Archive Projects
Genders At Work
The Project
Related Publications
Carruthers Thomas, K. (2021) Mapping Career: A Methodology. Gender, Work and Organisation Annual Conference 2021. 30 June, online. Email for copy
Carruthers Thomas, K. (2021) Organisational Mapping and Power Geometry in the University. Gender, Work and Organisation Annual Conference 2021. 02 July, online. Email for copy
Carruthers Thomas, K. (2021) Gender and the University: Stories So Far and Spaces Between. In M.Murphy, C.Burke, C.Costa and R.Raaper (Eds). Social Theory and the Politics of Higher Education: Critical Perspectives on Institutional Research. p133-149. London: Bloomsbury Academic.

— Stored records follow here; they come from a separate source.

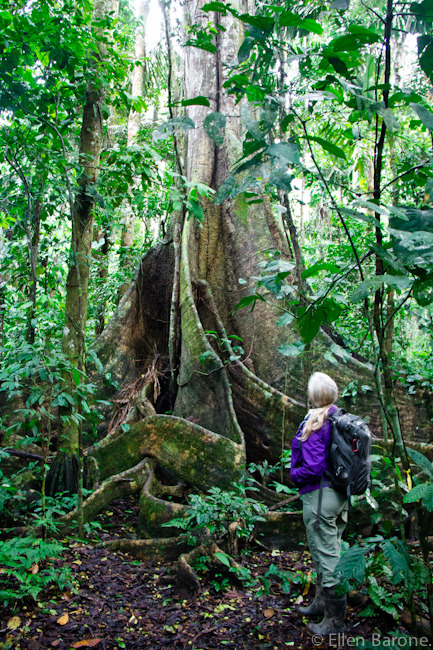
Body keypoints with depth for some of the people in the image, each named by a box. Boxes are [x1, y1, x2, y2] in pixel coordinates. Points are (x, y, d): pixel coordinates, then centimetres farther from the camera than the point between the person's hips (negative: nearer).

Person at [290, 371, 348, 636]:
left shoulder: (314, 424, -21)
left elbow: (312, 467, -23)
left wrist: (295, 474, -5)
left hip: (320, 495, -9)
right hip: (342, 494, 9)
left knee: (326, 555, 3)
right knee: (331, 551, 21)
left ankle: (335, 620, 16)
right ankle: (322, 603, 39)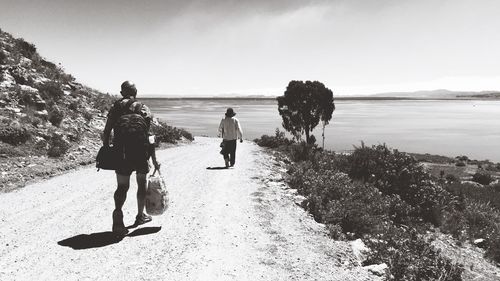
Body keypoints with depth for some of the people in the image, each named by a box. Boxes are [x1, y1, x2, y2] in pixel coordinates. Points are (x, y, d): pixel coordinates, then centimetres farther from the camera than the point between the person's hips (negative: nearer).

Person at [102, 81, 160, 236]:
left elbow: (106, 132, 3)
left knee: (122, 186, 5)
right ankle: (140, 215, 28)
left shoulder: (115, 107, 12)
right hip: (141, 151, 0)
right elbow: (149, 136, 3)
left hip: (121, 152, 0)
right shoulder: (144, 109, 10)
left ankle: (118, 219, -14)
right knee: (142, 182, 19)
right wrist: (154, 159, 6)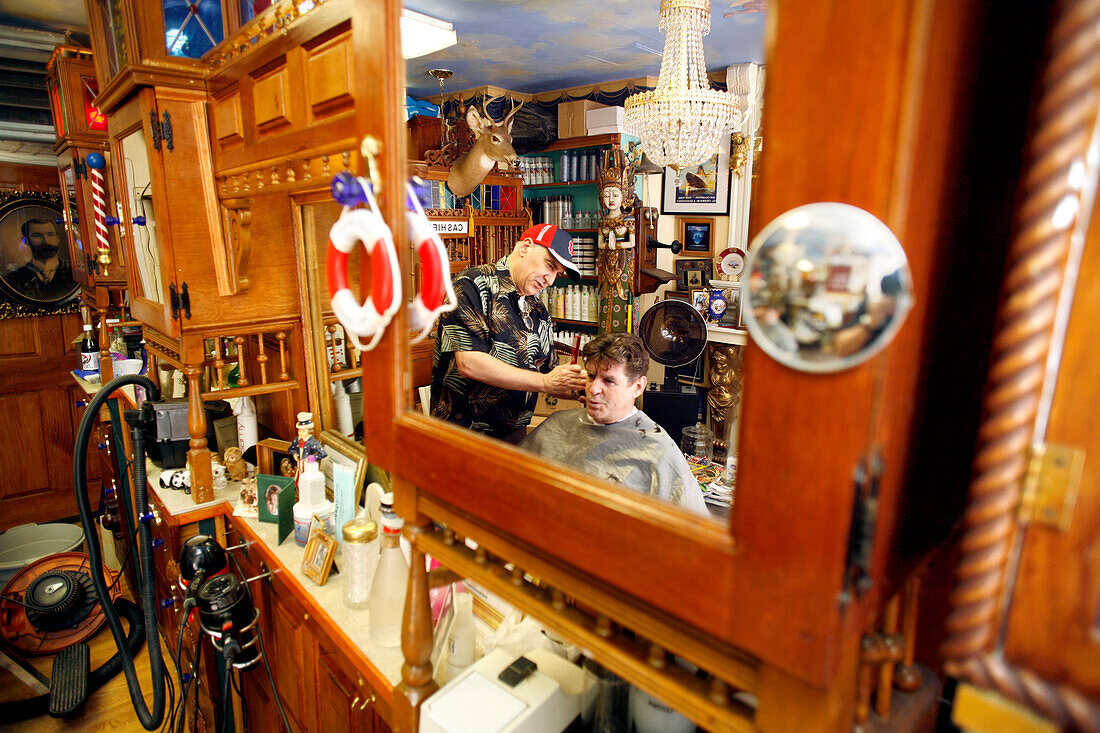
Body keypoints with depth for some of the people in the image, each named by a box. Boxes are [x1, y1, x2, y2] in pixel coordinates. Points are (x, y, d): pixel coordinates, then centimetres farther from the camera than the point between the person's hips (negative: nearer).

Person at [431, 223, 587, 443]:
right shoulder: (473, 284, -11)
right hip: (462, 431, -6)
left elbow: (549, 373, 15)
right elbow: (469, 364, -22)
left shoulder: (539, 313, 11)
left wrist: (579, 389, -7)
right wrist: (545, 382, -19)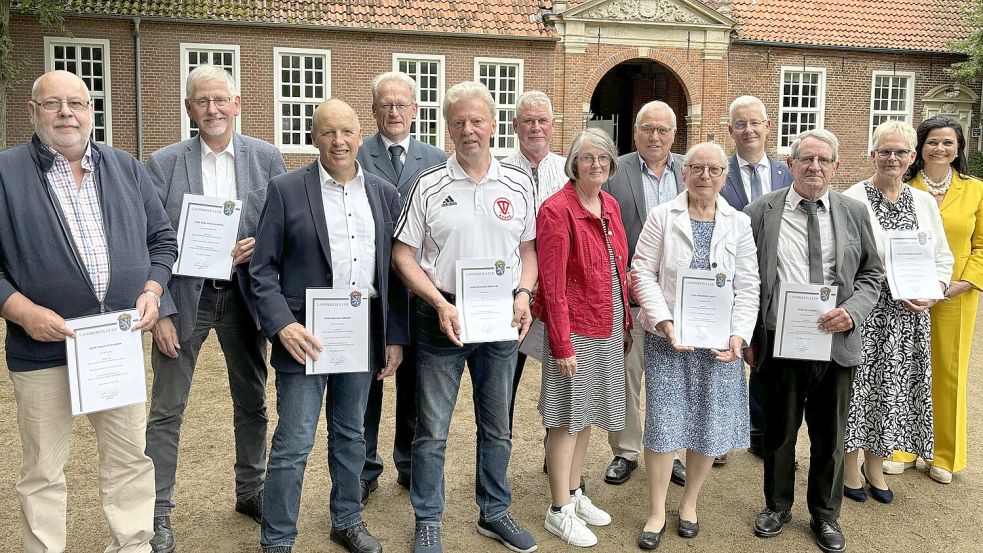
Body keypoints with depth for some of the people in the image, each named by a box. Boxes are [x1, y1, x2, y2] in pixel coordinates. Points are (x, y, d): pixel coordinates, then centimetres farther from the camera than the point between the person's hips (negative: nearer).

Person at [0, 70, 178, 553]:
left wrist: (152, 291, -3)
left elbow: (162, 237, 12)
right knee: (42, 472, 10)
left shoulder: (126, 169, 9)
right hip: (43, 349, -3)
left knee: (131, 460, 12)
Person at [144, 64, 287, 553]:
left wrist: (258, 246, -15)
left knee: (252, 403, 14)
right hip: (184, 296, -1)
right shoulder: (164, 163, -3)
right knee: (166, 411, 5)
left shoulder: (267, 158, 1)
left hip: (243, 294, 2)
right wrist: (161, 310, -11)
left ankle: (251, 491, 33)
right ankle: (158, 511, 20)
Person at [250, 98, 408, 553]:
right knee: (293, 444, 0)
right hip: (306, 332, -3)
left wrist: (395, 336, 6)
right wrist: (282, 325, -18)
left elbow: (394, 271, 9)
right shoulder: (286, 189, -4)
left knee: (350, 434, 17)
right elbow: (263, 268, -5)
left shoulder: (384, 194, 7)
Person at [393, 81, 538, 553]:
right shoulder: (429, 187, -4)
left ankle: (494, 513, 33)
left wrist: (524, 293, -6)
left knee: (497, 426, 15)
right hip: (442, 317, -2)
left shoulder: (518, 185, 4)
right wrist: (441, 305, -14)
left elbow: (529, 249, 11)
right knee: (432, 429, 6)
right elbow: (403, 256, -3)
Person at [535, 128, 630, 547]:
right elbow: (553, 285, -18)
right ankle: (560, 511, 15)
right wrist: (561, 344, -19)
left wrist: (626, 324, 12)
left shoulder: (610, 206, 8)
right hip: (575, 328, -7)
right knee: (567, 418, 2)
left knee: (587, 413, 17)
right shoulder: (557, 209, -15)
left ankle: (574, 493, 33)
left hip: (608, 327, 7)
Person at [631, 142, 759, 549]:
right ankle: (657, 512, 15)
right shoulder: (662, 217, 0)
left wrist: (739, 334, -9)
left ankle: (689, 503, 29)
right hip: (667, 337, -2)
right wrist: (663, 321, -15)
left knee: (711, 424, 8)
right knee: (663, 422, 0)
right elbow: (642, 272, -3)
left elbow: (748, 286, 4)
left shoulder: (739, 223, 6)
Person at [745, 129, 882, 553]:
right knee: (779, 431, 14)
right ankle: (777, 506, 34)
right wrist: (747, 336, -2)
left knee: (830, 435, 14)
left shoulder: (854, 213, 4)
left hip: (836, 343, 2)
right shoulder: (760, 212, -1)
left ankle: (825, 515, 34)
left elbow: (871, 275, 8)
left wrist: (851, 311, -11)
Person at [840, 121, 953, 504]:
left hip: (910, 315, 5)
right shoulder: (853, 199, -8)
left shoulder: (924, 202, 9)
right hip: (865, 310, -5)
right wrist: (892, 287, -17)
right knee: (858, 383, 1)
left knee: (894, 385, 11)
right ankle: (850, 466, 18)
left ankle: (875, 465, 27)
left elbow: (943, 258, 13)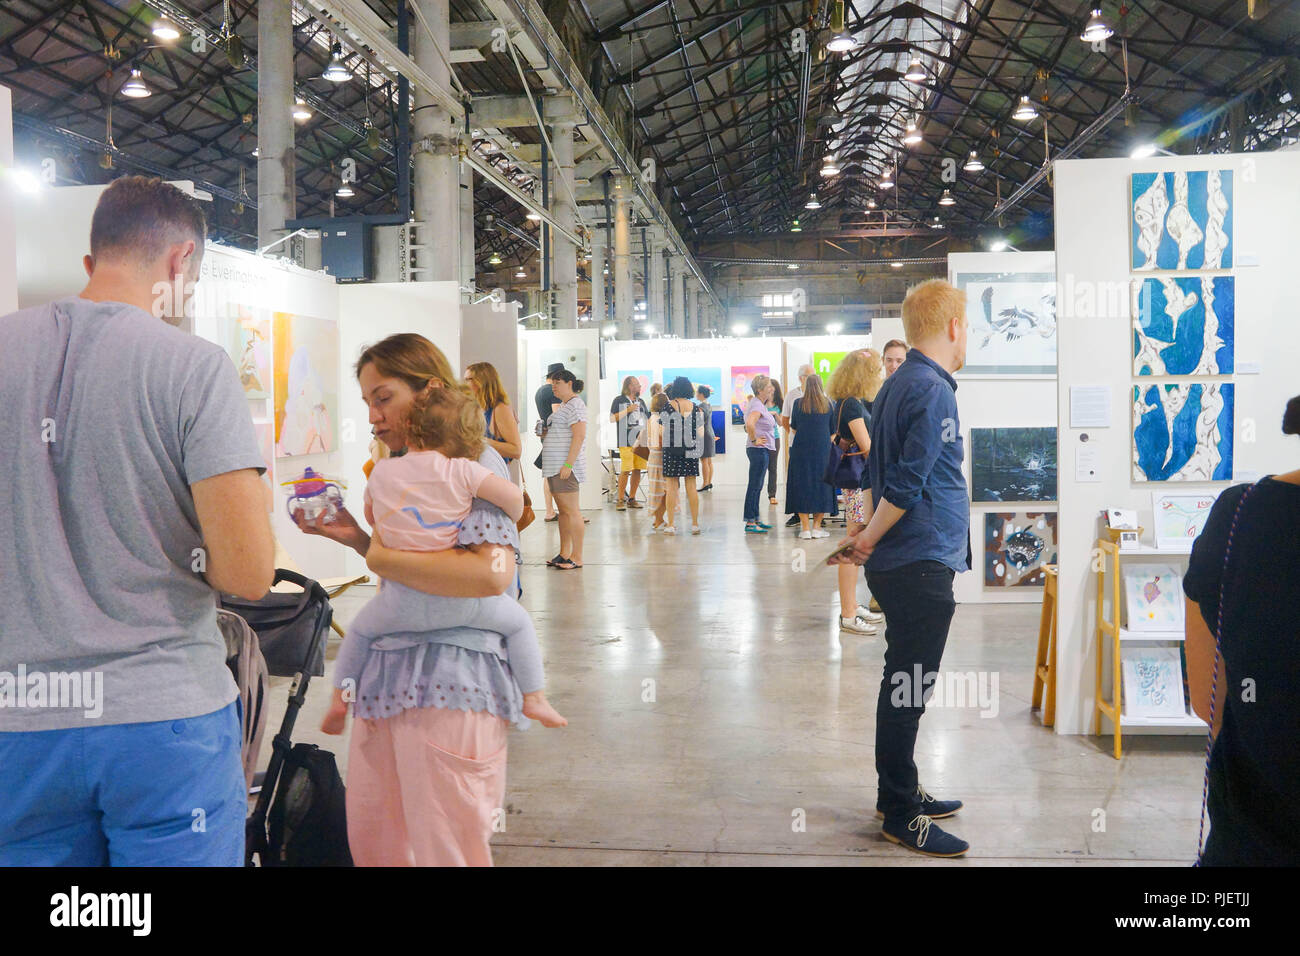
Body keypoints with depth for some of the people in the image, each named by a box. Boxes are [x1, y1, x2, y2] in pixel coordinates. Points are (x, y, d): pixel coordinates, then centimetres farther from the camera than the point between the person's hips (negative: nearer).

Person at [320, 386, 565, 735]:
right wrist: (510, 521, 8)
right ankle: (533, 698, 18)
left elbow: (370, 517, 22)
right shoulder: (461, 470, -6)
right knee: (519, 622, 20)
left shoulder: (381, 472, 5)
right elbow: (513, 496, -14)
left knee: (359, 630, 31)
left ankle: (340, 697, 33)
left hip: (402, 604, 2)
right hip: (457, 599, -2)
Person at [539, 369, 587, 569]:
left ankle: (577, 557, -6)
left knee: (571, 511, -8)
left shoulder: (575, 405, -10)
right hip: (555, 466, 10)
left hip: (566, 466, -10)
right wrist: (545, 432, 13)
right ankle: (564, 554, 16)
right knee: (563, 511, 11)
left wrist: (568, 465, -24)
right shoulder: (562, 406, 21)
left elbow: (579, 436, -19)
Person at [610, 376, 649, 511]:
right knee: (625, 470, -11)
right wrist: (627, 410, -12)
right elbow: (612, 418, -6)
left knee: (637, 470, 4)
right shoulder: (619, 400, 2)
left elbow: (648, 418, 28)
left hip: (641, 440, 6)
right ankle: (621, 500, -5)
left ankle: (632, 498, 13)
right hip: (626, 441, -6)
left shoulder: (640, 402, 20)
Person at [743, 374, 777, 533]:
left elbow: (748, 425, 29)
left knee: (757, 486, 14)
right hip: (758, 449, -10)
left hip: (762, 450, 10)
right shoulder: (757, 405, -16)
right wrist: (754, 440, -23)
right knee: (754, 486, -8)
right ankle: (750, 523, -7)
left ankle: (755, 519, 20)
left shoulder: (760, 404, 16)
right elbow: (749, 423, -34)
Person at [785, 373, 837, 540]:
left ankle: (805, 527, 2)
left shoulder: (798, 403, -2)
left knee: (802, 485, 4)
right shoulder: (828, 404, 0)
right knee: (821, 484, 8)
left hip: (801, 449, 0)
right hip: (823, 449, 1)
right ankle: (816, 526, 7)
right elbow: (833, 428, 7)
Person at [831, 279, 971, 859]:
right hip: (921, 563, -10)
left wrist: (869, 533, 15)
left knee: (904, 684, 18)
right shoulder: (933, 391, -18)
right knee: (908, 690, -1)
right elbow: (907, 484, -22)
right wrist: (870, 540, -10)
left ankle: (900, 793, 30)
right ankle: (900, 816, 8)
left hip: (900, 564, 10)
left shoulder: (897, 385, 14)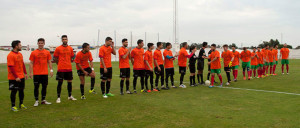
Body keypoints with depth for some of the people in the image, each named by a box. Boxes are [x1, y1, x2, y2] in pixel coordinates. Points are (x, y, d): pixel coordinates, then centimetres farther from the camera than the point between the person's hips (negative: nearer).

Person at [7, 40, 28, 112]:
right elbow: (11, 67, -19)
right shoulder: (10, 55, -16)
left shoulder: (20, 54, 10)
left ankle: (21, 104, 26)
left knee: (21, 90, 13)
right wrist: (16, 77, -20)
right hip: (14, 78, -7)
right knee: (14, 91, 1)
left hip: (21, 77, 8)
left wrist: (25, 73, 12)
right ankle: (13, 106, 12)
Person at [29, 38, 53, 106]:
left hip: (45, 73, 2)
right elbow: (31, 63, 0)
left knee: (44, 86, 7)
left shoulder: (47, 52, 6)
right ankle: (36, 101, 10)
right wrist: (30, 72, -7)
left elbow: (49, 62, 9)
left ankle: (43, 100, 18)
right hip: (36, 73, -2)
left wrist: (51, 70, 0)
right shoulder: (33, 53, 0)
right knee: (36, 87, 1)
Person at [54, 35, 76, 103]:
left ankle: (70, 96, 24)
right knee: (60, 82, -1)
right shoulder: (58, 48, -2)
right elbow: (55, 59, 4)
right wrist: (60, 65, 6)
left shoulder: (70, 48, 8)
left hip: (69, 68, 4)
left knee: (70, 82, 10)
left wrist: (67, 64, 11)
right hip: (61, 69, -4)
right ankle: (58, 97, 7)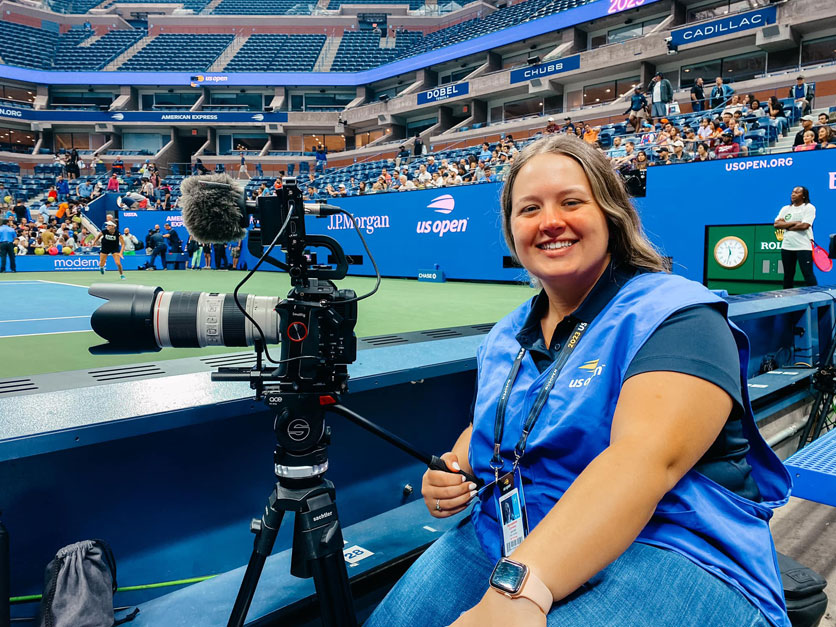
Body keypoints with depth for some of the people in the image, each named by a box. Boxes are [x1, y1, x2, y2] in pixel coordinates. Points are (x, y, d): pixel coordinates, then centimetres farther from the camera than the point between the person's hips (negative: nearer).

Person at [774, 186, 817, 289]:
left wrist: (786, 226, -4)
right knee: (788, 275, 10)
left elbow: (805, 225, -14)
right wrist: (794, 223, -10)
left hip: (803, 247, -5)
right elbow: (776, 224, 1)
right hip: (787, 246, 5)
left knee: (808, 275, -9)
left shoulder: (809, 208, -1)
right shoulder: (785, 209, 14)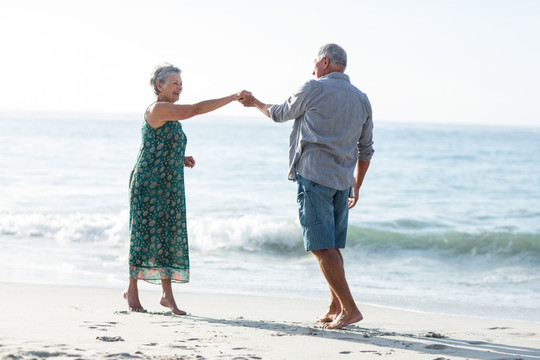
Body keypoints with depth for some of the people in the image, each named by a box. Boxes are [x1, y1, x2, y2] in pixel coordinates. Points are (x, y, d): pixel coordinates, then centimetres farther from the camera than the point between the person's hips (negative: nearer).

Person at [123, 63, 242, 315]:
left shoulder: (170, 115, 16)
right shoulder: (157, 109, -13)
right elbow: (197, 109, -22)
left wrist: (182, 159, 7)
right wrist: (233, 97, -21)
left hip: (170, 186, 9)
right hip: (148, 183, -9)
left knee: (169, 236, 5)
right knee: (145, 234, -3)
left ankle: (167, 294, 7)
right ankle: (132, 290, 10)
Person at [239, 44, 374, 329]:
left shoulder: (314, 89, -4)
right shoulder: (362, 99, 14)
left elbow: (280, 114, 11)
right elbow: (366, 150, 18)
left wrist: (255, 103, 30)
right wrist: (356, 187, 26)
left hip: (314, 176, -7)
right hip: (342, 180, 7)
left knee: (321, 247, -8)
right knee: (333, 247, 15)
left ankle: (349, 308, -14)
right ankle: (335, 307, 15)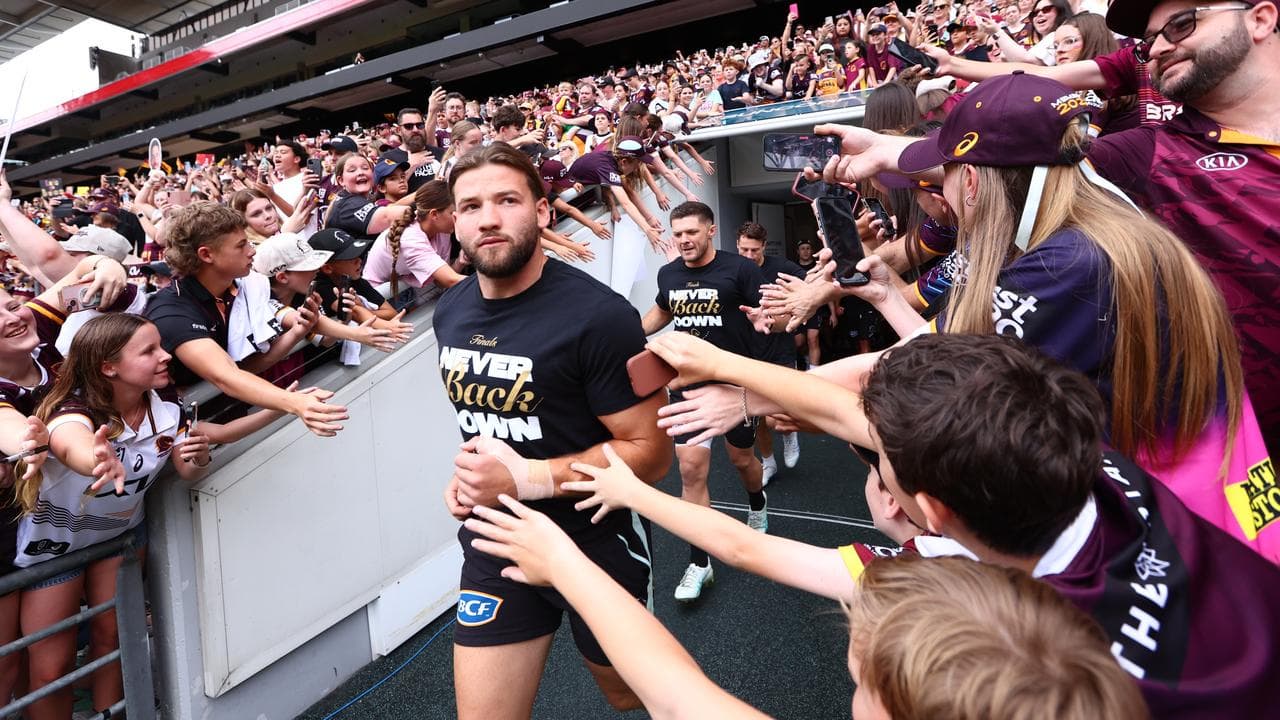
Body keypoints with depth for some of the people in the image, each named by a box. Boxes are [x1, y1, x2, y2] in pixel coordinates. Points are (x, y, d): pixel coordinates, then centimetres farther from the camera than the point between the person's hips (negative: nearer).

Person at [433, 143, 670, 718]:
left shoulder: (598, 315, -23)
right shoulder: (449, 312, 0)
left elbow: (650, 451, -20)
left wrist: (524, 478, -27)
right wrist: (469, 475, -3)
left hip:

Carruthers Thomas, K., 2019. Gender as a Geography of Power. In G. Crimmins (Ed.) Strategies for Resisting Sexism in the Academy. London: Palgrave Macmillan.
Research Questions
The Gender(s) at Work project investigated the ways in which gender shapes everyday experiences of the university workplace and career trajectory over time. How does gender operate as a ‘geography of power’ within HE? How do participants’ diverse and complex lived experiences trouble the prevailing career narrative of a linear, upward trajectory?
Research Methods
The research was conducted within one post-1992 UK university. Participants self-identified as female, male and gender non-binary. They occupied academic and professional services roles in five grade families across the organisational hierarchy. Data collection (n=45 individual narrative interviews and a visual mapping task) took place between November 2016 and May 2017.
Key Themes
- ‘career’ not as a normative linear, upward and uninterrupted trajectory but as a wider mapping of identity across personal and professional territories: ‘blocks, interruptions, stagnation and serendipity shape and complicate the career path’ (Carruthers Thomas 2019; p199). Some ‘careers’ are more likely to stagnate than others.
- ways in which experiences of the university as a workplace and higher education as a sector are mediated by intersectionalities of gender, ethnicity, culture, age and sexual orientation.
- tensions between the university’s commitments to equality on paper, and attitudes and behaviours which sustain institutional and individual sexist practices. Clear space between a rhetoric of equality and lived experiences in the workplace/throughout working lives
Dissemination
Research findings were widely shared through conferences, seminars and publications. They also formed the basis of The Gword Tour.